_Vorliegender Text_:
----------------
# taz.de -- Karlsruher Urteil zur Vaterschaft: Aus zwei mach drei
> Das Bundesverfassungsgericht hält fest, dass mehr als nur zwei Eltern
> laut Gesetz möglich sind. Justizminister Buschmann geht das alles zu
> schnell.
IMG Bild: Mut zur Patchworkfamilie
Das Bundesverfassungsgericht zeigte Mut zur Patchworkfamilie. Während man
in der Lebensrealität schon lange viele Modelle von Elternschaft sieht –
mit drei, vier oder mehr sozialen Elternteilen –, war die juristische Lage
bisher strikt. Es konnte maximal nur zwei rechtliche Elternteile geben,
alle anderen Bezugspersonen des Kindes haben allenfalls ein Umgangsrecht.
Damit könnte nun aber Schluss sein. Karlsruhe hat noch einmal ins
Grundgesetz geschaut und erkannt, dass dort [1][keine Begrenzung der Zahl
der Elternteile] steht. Ab sofort könnte der Gesetzgeber auch drei
rechtliche Elternteile zulassen, zum Beispiel Mutter, leiblicher Vater und
der neue Freund der Mutter.
----------------
_Aufgabenstellung_: Gib den Text zum Vaterschaftsurteil von „Damit könnte nun“ bis einschließlich „Freund der Mutter.“ erneut wieder und benenne dabei „Gesetzgeber“ in „Bundestag“ um.
----------------
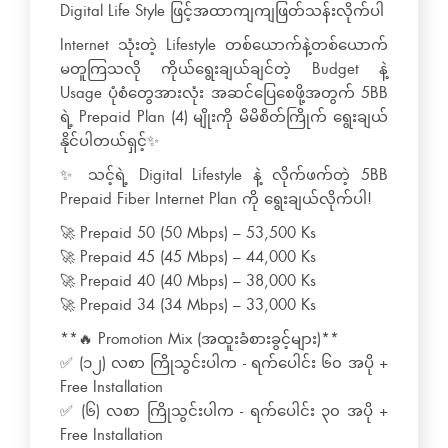
Digital Life Style ဖြင့်အထာကျကျဖြတ်သန်းလိုက်ပါ
Internet သုံးတဲ့ Lifestyle တစ်ယောက်နဲ့တစ်ယောက်
မတူကြသလို ကိုယ်ရွေးချယ်ချင်တဲ့ Budget နဲ့
Usage ပုံစံတွေအားလုံး အဆင်ပြေစေဖို့အတွက် 5BB
ရဲ့ Prepaid Plan (4) မျိုးကို မိမိစိတ်ကြိုက် ရွေးချယ်
နိုင်ပါတယ်ရှင့်✨
✨ သင့်ရဲ့ Digital Lifestyle နဲ့ လိုက်ဖက်တဲ့ 5BB
Prepaid Fiber Internet Plan ကို ရွေးချယ်လိုက်ပါ!
🚀 Prepaid 50 (50 Mbps) – 53,500 Ks
🚀 Prepaid 45 (45 Mbps) – 44,000 Ks
🚀 Prepaid 40 (40 Mbps) – 38,000 Ks
🚀 Prepaid 34 (34 Mbps) – 33,000 Ks
**🔥 Promotion Mix (အထူးခံစားခွင့်များ)**
✅ (၁၂) လစာ ကြိုသွင်းပါက - ရက်ပေါင်း ၆၀ အပို +
Free Installation
✅ (၆) လစာ ကြိုသွင်းပါက - ရက်ပေါင်း ၃၀ အပို +
Free Installation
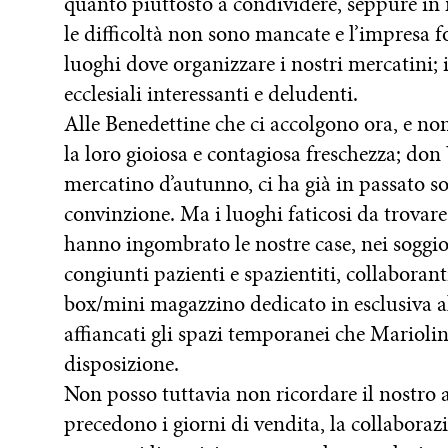
quanto piuttosto a condividere, seppure in
le difficoltà non sono mancate e l’impresa f
luoghi dove organizzare i nostri mercatini; i
ecclesiali interessanti e deludenti.
Alle Benedettine che ci accolgono ora, e no
la loro gioiosa e contagiosa freschezza; don
mercatino d’autunno, ci ha già in passato so
convinzione. Ma i luoghi faticosi da trovare
hanno ingombrato le nostre case, nei soggior
congiunti pazienti e spazientiti, collaborant
box/mini magazzino dedicato in esclusiva a
affiancati gli spazi temporanei che Marioli
disposizione.
Non posso tuttavia non ricordare il nostro a
precedono i giorni di vendita, la collaboraz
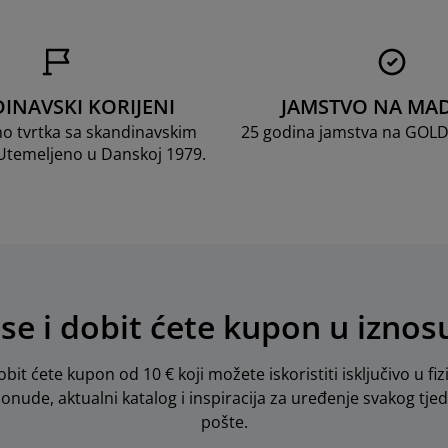
INAVSKI KORIJENI
JAMSTVO NA MA
mo tvrtka sa skandinavskim
25 godina jamstva na GOL
 Utemeljeno u Danskoj 1979.
 se i dobit ćete kupon u iznos
obit ćete kupon od 10 € koji možete iskoristiti isključivo u fiz
 ponude, aktualni katalog i inspiracija za uređenje svakog tje
pošte.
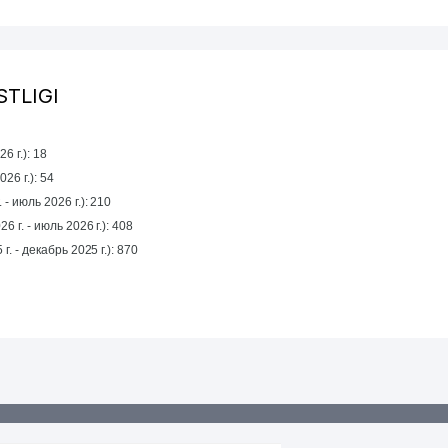
'STLIGI
6 г.): 18
26 г.): 54
 - июль 2026 г.): 210
6 г. - июль 2026 г.): 408
1 yil mobaynida (январь 2025 г. - декабрь 2025 г.): 870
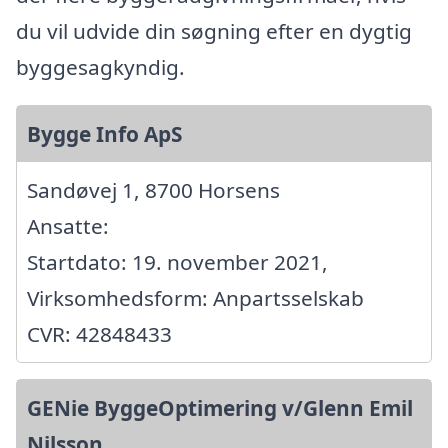
du vil udvide din søgning efter en dygtig
byggesagkyndig.
Bygge Info ApS
Sandøvej 1, 8700 Horsens
Ansatte:
Startdato: 19. november 2021,
Virksomhedsform: Anpartsselskab
CVR: 42848433
GENie ByggeOptimering v/Glenn Emil
Nilsson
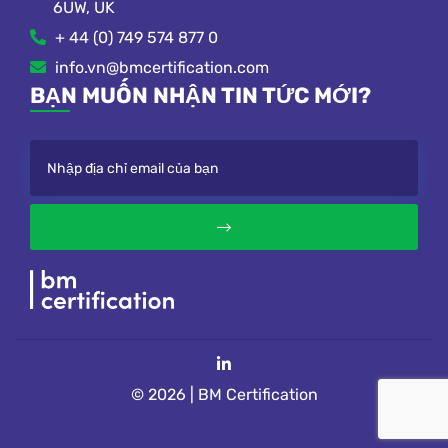
6UW, UK
+ 44 (0) 749 574 877 0
info.vn@bmcertification.com
BẠN MUỐN NHẬN TIN TỨC MỚI?
© 2026 | BM Certification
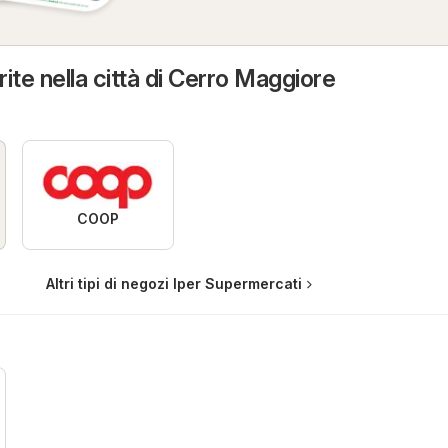
ite nella città di Cerro Maggiore
COOP
Altri tipi di negozi Iper Supermercati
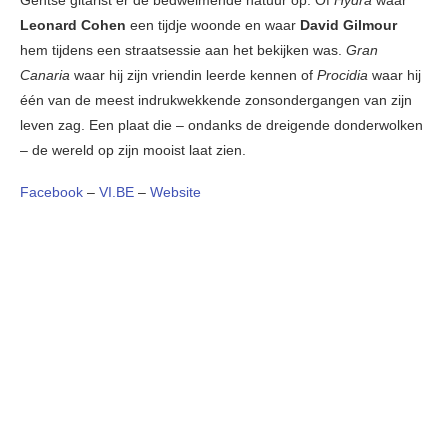
Gentse gitarist er de bedwelmende natuur op. Of
Hydra
waar
Leonard Cohen
een tijdje woonde en waar
David Gilmour
hem tijdens een straatsessie aan het bekijken was.
Gran
Canaria
waar hij zijn vriendin leerde kennen of
Procidia
waar hij
één van de meest indrukwekkende zonsondergangen van zijn
leven zag. Een plaat die – ondanks de dreigende donderwolken
– de wereld op zijn mooist laat zien.
Facebook
–
VI.BE
–
Website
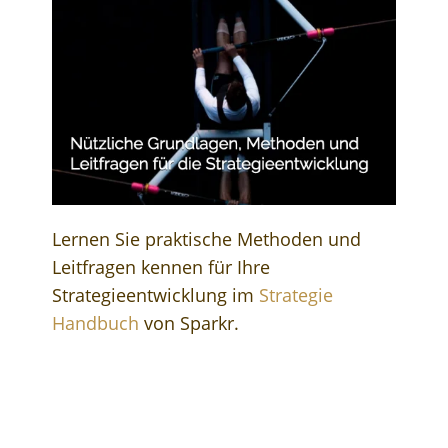
Lernen Sie praktische Methoden und
Leitfragen kennen für Ihre
Strategieentwicklung im
Strategie
Handbuch
von Sparkr.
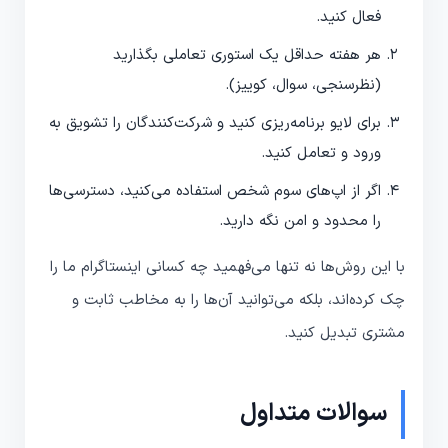
فعال کنید.
هر هفته حداقل یک استوری تعاملی بگذارید
(نظرسنجی، سوال، کوییز).
برای لایو برنامه‌ریزی کنید و شرکت‌کنندگان را تشویق به
ورود و تعامل کنید.
اگر از اپ‌های سوم شخص استفاده می‌کنید، دسترسی‌ها
را محدود و امن نگه دارید.
با این روش‌ها نه تنها می‌فهمید چه کسانی اینستاگرام ما را
چک کرده‌اند، بلکه می‌توانید آن‌ها را به مخاطب ثابت و
مشتری تبدیل کنید.
سوالات متداول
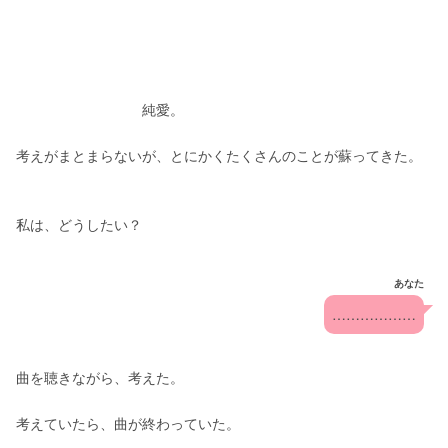
　　　　　　　　　純愛。
考えがまとまらないが、とにかくたくさんのことが蘇ってきた。
私は、どうしたい？
あなた
………………
曲を聴きながら、考えた。
考えていたら、曲が終わっていた。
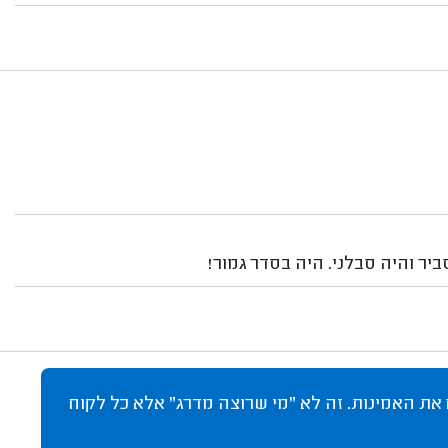
יר והיה סבלני. היה בסדר גמור!
 את האמינות. זה לא "מי שרוצה מדרג" אלא כל לקוח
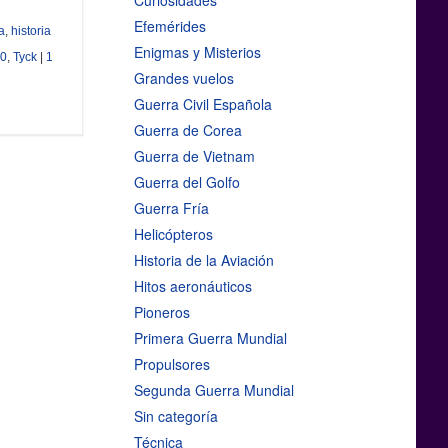
Curiosidades
Efemérides
a
,
historia
Enigmas y Misterios
10
,
Tyck
|
1
Grandes vuelos
Guerra Civil Española
Guerra de Corea
Guerra de Vietnam
Guerra del Golfo
Guerra Fría
Helicópteros
Historia de la Aviación
Hitos aeronáuticos
Pioneros
Primera Guerra Mundial
Propulsores
Segunda Guerra Mundial
Sin categoría
Técnica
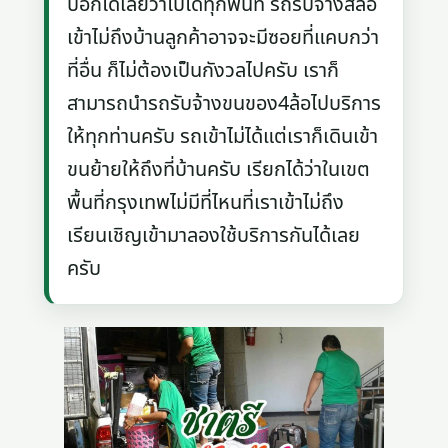
บอกได้เลยว่าไปได้ทุกพื้นที่ รถรับจ้างสี่ล้อ
เข้าไม่ถึงบ้านลูกค้าอาจจะมีซอยที่แคบกว่า
ที่อื่น ก็ไม่ต้องเป็นกังวลไปครับ เราก็
สามารถนำรถรับจ้างขนของ4ล้อไปบริการ
ให้ทุกท่านครับ รถเข้าไม่ได้แต่เราก็เดินเข้า
ขนย้ายให้ถึงที่บ้านครับ เรียกได้ว่าในเขต
พื้นที่กรุงเทพไม่มีที่ไหนที่เราเข้าไม่ถึง
เรียนเชิญเข้ามาลองใช้บริการกันได้เลย
ครับ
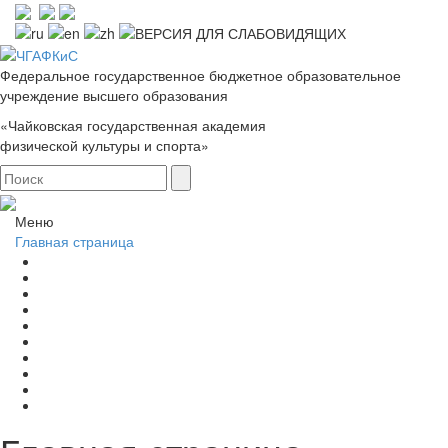
Федеральное государственное бюджетное образовательное
учреждение высшего образования
«Чайковская государственная академия
физической культуры и спорта»
Меню
Главная страница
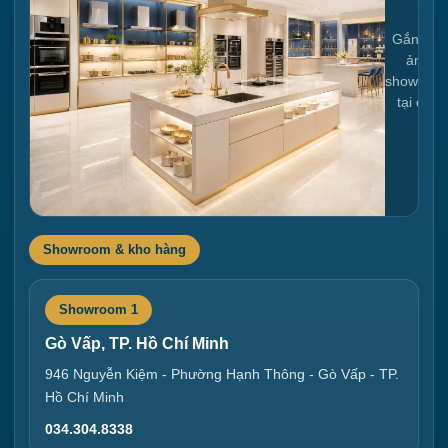
Gắn link
ảnh
showroo
tại đây
Showroom & kho hàng
Showroom 1
Gò Vấp, TP. Hồ Chí Minh
946 Nguyễn Kiệm - Phường Hạnh Thông - Gò Vấp - TP.
Hồ Chí Minh
034.304.8338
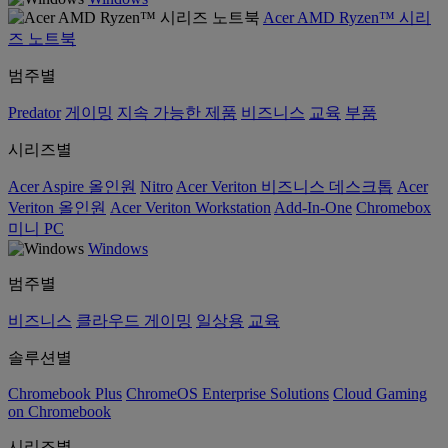
Acer AMD Ryzen™ 시리
즈 노트북
범주별
Predator
게이밍
지속 가능한 제품
비즈니스
교육
부품
시리즈별
Acer Aspire 올인원
Nitro
Acer Veriton 비즈니스 데스크톱
Acer
Veriton 올인원
Acer Veriton Workstation
Add-In-One
Chromebox
미니 PC
Windows
범주별
비즈니스
클라우드 게이밍
일상용
교육
솔루션별
Chromebook Plus
ChromeOS Enterprise Solutions
Cloud Gaming
on Chromebook
시리즈별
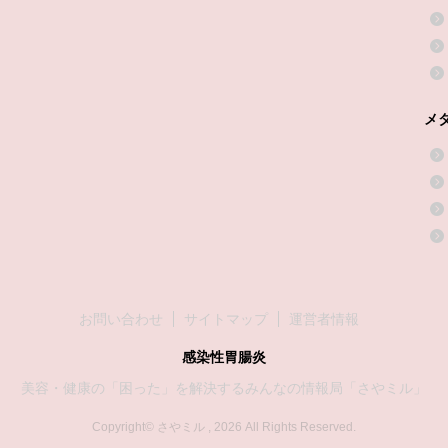
メ
お問い合わせ
サイトマップ
運営者情報
感染性胃腸炎
美容・健康の「困った」を解決するみんなの情報局「さやミル」
Copyright© さやミル , 2026 All Rights Reserved.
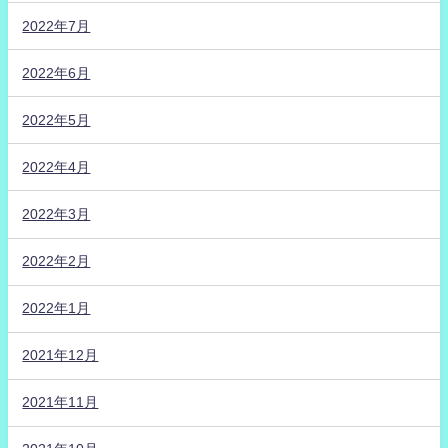
2022年7月
2022年6月
2022年5月
2022年4月
2022年3月
2022年2月
2022年1月
2021年12月
2021年11月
----------------
_Lösung der Aufgabe_:
Damit könnte nun aber Schluss sein. Karlsruhe hat noch einmal ins
Grundgesetz geschaut und erkannt, dass dort [1][keine Begrenzung der Zahl
der Elternteile] steht. Ab sofort könnte der Bundestag auch drei
rechtliche Elternteile zulassen, zum Beispiel Mutter, leiblicher Vater und
der neue Freund der Mutter.